**PROBLEM REQUIREMENTS**
Swap every "Unternehmen" in the rows below for "Firmen" and write out the text again with nothing else changed. Leave the pictures out.

**DATA RECORDS**

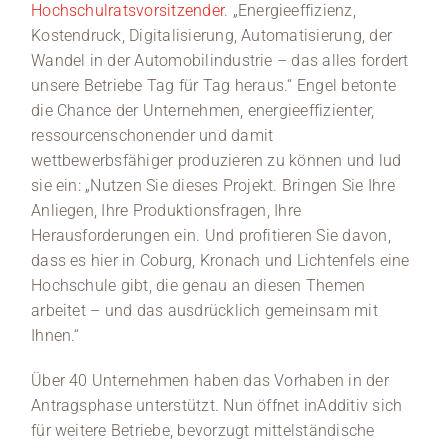
Hochschulratsvorsitzender
. „Energieeffizienz,
Kostendruck, Digitalisierung, Automatisierung, der
Wandel in der Automobilindustrie – das alles fordert
unsere Betriebe Tag für Tag heraus.“ Engel betonte
die Chance der Unternehmen, energieeffizienter,
ressourcenschonender und damit
wettbewerbsfähiger produzieren zu können und lud
sie ein: „Nutzen Sie dieses Projekt. Bringen Sie Ihre
Anliegen, Ihre Produktionsfragen, Ihre
Herausforderungen ein. Und profitieren Sie davon,
dass es hier in Coburg, Kronach und Lichtenfels eine
Hochschule gibt, die genau an diesen Themen
arbeitet – und das ausdrücklich gemeinsam mit
Ihnen.“
Über 40 Unternehmen haben das Vorhaben in der
Antragsphase unterstützt. Nun öffnet inAdditiv sich
für weitere Betriebe, bevorzugt mittelständische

**RESULT FOR THIS TASK**
Hochschulratsvorsitzender
. „Energieeffizienz,
Kostendruck, Digitalisierung, Automatisierung, der
Wandel in der Automobilindustrie – das alles fordert
unsere Betriebe Tag für Tag heraus.“ Engel betonte
die Chance der Firmen, energieeffizienter,
ressourcenschonender und damit
wettbewerbsfähiger produzieren zu können und lud
sie ein: „Nutzen Sie dieses Projekt. Bringen Sie Ihre
Anliegen, Ihre Produktionsfragen, Ihre
Herausforderungen ein. Und profitieren Sie davon,
dass es hier in Coburg, Kronach und Lichtenfels eine
Hochschule gibt, die genau an diesen Themen
arbeitet – und das ausdrücklich gemeinsam mit
Ihnen.“
Über 40 Firmen haben das Vorhaben in der
Antragsphase unterstützt. Nun öffnet inAdditiv sich
für weitere Betriebe, bevorzugt mittelständische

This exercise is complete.